Your objective :: Your output should be the lines of the data that follow, reproduced exactly from the first through the line bearing "strategic advantages associated".
** Available records follows **
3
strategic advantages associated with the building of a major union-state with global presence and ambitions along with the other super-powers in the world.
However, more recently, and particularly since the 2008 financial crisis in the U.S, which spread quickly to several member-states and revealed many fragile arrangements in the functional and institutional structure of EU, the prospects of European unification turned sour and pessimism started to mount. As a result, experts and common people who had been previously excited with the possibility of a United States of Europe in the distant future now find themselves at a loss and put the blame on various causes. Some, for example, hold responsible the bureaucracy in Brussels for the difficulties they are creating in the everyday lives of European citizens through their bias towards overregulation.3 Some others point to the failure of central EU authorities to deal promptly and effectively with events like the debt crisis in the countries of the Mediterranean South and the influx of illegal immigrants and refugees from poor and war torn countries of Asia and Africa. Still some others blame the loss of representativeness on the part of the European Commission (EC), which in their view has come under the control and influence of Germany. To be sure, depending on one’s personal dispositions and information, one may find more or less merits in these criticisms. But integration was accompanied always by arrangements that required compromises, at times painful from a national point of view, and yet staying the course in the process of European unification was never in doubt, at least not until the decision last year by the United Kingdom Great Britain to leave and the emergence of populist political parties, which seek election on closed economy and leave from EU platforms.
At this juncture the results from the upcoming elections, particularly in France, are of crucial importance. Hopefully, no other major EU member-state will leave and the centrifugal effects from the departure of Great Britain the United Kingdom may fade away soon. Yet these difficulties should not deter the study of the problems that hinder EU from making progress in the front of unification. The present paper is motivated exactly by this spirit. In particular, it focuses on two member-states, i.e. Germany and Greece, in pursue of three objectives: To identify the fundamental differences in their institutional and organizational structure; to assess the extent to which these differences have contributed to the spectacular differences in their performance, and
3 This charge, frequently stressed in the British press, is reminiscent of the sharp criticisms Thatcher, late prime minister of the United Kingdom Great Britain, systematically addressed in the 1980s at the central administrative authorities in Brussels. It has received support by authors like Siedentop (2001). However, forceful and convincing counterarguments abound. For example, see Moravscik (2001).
** End of Available records **
Response area ::
3
strategic advantages associated with the building of a major union-state with global presence and ambitions along with the other super-powers in the world.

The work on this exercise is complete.